Walaupun sempat melonjak lagi pada tahun 2001 dan 2016, sejatinya tren nilai dolar sangatlah terpuruk, sehingga tak menarik lagi sebagai safe haven dan cadangan aset bagi bank sentral negara lain.

Kedelapan, penguatan dolar saat ini sangatlah nyata, setidaknya dari segi teknikal di time frame mingguan. Berdasarkan indikator Moving Average (MA) 50 dan MA 200, MA 50 cenderung akan menembus ke atas MA200 yang menandakan dolar akan semakin menguat. Gerakan seperti ini terjadi sebelumnya antara 6 Mei 2019 hingga 23 Maret 2020.

TradingView Chart
Potensi Golden Cross pada dolar AS pada time frame mingguan. Penguatan lebih besar diperkiran akan terjadi setidaknya pada medio Mei 2022.

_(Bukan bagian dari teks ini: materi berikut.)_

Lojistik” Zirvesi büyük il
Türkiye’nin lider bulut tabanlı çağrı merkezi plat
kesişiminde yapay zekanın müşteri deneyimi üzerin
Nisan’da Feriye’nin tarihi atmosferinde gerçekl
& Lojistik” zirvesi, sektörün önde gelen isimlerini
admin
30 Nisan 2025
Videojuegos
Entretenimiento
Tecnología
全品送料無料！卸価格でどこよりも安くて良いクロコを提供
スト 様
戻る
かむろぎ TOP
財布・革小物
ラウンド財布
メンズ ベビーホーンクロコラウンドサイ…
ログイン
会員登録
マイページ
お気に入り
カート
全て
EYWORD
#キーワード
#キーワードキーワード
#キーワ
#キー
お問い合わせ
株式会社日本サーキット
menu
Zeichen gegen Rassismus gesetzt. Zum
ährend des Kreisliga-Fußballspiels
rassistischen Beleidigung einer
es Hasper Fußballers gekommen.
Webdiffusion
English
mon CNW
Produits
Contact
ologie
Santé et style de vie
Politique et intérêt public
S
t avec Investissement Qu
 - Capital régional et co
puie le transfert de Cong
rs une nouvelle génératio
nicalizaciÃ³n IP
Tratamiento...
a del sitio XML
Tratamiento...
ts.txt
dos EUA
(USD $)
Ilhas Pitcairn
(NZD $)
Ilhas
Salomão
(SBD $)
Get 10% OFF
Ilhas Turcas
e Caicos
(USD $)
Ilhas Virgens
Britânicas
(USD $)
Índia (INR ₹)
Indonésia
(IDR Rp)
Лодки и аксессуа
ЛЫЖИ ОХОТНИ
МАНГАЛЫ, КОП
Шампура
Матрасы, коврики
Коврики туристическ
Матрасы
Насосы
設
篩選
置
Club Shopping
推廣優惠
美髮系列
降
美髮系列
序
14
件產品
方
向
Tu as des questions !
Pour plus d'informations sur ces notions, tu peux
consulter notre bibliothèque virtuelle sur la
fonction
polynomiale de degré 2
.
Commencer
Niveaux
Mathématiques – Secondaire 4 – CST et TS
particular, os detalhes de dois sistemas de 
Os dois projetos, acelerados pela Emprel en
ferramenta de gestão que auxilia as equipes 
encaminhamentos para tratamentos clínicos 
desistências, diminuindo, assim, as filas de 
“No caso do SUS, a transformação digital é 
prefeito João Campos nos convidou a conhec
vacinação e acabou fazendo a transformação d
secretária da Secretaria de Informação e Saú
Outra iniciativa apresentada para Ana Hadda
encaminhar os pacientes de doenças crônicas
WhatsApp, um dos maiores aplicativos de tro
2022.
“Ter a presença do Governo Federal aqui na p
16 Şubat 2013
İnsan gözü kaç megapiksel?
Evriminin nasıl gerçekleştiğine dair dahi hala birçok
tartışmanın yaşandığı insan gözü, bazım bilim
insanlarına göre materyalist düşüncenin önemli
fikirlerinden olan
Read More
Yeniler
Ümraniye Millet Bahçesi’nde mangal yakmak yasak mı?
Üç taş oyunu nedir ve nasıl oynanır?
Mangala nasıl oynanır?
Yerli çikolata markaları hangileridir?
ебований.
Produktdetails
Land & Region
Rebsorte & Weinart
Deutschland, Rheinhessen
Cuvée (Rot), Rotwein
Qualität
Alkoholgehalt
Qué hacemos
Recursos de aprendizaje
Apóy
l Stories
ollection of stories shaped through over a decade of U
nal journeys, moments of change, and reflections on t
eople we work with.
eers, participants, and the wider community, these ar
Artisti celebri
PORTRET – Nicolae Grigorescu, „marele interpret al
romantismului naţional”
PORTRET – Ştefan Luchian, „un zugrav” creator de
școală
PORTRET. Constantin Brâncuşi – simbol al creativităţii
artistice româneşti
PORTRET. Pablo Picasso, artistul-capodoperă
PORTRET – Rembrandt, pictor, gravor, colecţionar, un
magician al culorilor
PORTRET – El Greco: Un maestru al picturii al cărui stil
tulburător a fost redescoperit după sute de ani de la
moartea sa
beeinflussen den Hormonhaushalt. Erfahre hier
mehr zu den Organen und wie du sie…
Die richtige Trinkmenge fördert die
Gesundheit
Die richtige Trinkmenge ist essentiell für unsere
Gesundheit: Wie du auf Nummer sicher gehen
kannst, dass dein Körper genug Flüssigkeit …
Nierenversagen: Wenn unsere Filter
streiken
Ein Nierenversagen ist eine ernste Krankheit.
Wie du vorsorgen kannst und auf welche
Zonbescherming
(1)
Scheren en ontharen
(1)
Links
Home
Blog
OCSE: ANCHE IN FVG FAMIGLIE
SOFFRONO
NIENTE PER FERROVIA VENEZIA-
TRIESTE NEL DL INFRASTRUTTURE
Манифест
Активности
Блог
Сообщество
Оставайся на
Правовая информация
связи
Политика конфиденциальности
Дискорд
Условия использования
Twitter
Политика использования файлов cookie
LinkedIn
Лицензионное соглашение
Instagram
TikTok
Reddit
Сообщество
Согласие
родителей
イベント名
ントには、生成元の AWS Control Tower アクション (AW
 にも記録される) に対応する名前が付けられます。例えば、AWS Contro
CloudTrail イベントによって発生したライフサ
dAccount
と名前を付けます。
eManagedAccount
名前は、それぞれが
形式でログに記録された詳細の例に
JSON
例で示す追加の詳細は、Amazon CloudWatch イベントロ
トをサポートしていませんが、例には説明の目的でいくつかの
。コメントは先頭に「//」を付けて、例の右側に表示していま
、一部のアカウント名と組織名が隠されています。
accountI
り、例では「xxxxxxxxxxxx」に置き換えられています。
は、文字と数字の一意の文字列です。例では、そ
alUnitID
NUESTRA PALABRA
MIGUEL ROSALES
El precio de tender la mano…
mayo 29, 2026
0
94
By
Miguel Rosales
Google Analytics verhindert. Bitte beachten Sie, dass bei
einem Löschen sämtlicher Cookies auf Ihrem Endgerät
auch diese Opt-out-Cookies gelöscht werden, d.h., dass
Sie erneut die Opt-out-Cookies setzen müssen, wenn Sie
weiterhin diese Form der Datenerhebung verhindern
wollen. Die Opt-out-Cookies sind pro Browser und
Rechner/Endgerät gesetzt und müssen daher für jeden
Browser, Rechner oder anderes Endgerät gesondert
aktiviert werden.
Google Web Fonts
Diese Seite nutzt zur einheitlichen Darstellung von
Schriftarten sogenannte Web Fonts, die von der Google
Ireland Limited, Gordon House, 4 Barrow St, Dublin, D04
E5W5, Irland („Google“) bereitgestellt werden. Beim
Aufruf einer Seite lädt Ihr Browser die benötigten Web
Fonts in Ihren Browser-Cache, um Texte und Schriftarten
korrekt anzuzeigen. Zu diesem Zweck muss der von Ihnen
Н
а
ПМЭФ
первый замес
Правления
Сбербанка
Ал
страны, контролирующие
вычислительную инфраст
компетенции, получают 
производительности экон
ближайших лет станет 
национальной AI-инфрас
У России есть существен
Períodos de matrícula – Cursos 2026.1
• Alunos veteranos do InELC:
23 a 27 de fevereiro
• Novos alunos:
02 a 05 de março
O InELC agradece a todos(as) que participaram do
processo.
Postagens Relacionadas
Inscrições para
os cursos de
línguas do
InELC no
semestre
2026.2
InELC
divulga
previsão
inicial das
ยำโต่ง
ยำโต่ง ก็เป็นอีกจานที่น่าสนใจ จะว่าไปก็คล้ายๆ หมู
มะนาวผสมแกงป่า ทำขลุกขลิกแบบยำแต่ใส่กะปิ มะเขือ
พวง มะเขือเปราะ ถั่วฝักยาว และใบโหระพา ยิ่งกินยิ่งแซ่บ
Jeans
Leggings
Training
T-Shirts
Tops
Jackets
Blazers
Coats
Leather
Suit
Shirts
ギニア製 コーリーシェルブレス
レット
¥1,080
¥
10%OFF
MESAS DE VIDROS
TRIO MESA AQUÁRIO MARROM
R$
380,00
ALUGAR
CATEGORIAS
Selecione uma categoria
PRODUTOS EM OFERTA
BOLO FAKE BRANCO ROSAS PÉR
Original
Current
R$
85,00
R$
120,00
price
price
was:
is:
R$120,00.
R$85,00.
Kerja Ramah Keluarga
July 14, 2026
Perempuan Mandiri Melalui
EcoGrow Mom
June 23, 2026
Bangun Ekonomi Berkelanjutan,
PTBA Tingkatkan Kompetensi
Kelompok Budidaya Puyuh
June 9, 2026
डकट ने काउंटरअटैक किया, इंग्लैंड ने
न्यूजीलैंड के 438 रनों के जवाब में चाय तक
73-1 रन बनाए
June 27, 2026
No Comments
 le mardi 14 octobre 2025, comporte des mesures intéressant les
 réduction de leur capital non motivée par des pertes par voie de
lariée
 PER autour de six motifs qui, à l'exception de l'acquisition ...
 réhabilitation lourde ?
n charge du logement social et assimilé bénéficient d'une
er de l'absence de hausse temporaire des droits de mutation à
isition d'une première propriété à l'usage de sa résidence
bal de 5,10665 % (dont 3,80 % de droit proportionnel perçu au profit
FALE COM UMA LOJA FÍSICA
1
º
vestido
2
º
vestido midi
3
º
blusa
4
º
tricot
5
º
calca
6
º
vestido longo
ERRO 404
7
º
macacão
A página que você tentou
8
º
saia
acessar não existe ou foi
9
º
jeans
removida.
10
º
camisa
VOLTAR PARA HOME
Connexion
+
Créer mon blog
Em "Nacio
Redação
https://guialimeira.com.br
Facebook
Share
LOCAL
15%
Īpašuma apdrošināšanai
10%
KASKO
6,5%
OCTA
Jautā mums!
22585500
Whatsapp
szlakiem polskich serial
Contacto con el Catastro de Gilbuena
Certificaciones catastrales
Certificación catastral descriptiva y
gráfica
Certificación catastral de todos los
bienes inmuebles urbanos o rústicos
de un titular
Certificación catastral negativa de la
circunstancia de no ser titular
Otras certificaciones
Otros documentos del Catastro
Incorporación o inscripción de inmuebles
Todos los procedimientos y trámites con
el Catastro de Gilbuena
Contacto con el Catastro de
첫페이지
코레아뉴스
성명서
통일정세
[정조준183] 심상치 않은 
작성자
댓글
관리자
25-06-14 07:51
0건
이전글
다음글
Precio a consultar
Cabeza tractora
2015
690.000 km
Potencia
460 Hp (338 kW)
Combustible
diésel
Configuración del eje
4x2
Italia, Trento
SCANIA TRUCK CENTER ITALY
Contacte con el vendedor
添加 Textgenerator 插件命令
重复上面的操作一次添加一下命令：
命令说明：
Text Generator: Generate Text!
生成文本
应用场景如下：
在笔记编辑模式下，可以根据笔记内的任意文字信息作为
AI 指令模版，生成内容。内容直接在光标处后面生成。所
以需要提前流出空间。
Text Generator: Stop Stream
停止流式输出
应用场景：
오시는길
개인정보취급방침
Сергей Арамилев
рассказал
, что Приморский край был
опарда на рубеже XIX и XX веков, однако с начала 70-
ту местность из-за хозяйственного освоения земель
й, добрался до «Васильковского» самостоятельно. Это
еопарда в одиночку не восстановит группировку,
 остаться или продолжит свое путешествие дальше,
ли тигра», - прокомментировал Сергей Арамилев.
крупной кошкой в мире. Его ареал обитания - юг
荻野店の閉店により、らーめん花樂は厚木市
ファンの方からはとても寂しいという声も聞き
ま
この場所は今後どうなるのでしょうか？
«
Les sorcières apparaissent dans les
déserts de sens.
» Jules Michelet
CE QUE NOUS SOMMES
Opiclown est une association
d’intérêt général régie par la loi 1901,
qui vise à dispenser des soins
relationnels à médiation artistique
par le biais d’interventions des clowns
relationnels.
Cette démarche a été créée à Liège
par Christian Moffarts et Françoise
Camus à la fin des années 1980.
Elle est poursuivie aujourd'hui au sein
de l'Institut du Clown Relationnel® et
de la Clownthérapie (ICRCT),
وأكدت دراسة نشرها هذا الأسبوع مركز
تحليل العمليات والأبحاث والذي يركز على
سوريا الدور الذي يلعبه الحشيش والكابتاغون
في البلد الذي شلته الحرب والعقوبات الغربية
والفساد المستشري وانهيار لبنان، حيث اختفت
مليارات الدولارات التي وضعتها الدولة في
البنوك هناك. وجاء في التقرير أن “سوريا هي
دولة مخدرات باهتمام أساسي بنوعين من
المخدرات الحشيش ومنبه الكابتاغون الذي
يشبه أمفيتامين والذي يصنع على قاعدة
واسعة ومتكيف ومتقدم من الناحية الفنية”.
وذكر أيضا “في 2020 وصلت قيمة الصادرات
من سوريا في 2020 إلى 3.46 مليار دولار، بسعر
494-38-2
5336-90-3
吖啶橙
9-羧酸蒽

Saat ini nilai indeks dolar berada di kisaran 96, tertinggi sejak 4 Januari 2021 (89) dengan resisten berada di kisaran 102 (30 Maret 2020).

Kesimpulan

Menurunnya nilai dolar dalam jangka panjang tidak terbantahkan. Itulah salah satu penyebab Bitcoin dirancang oleh Satoshi Nakamoto pada tahun 2008, sebagai respons terhadap krisis keuangan. Krisis itu sendiri salah satunya disebabkan oleh lalainya The Fed melihat masalah kredit macet di sektor perumahan dan berdampak buruk ke pasar modal.

Bagi kami, raja uang dolar AS akan mengalami penurunan lebih lanjut, menyusul pelemahan ekonomi di dalam negeri AS dan akan mendorong pembelian kripto termasuk Bitcoin. Kita hanya perlu menantinya. [triv]

Comments are closed for this post.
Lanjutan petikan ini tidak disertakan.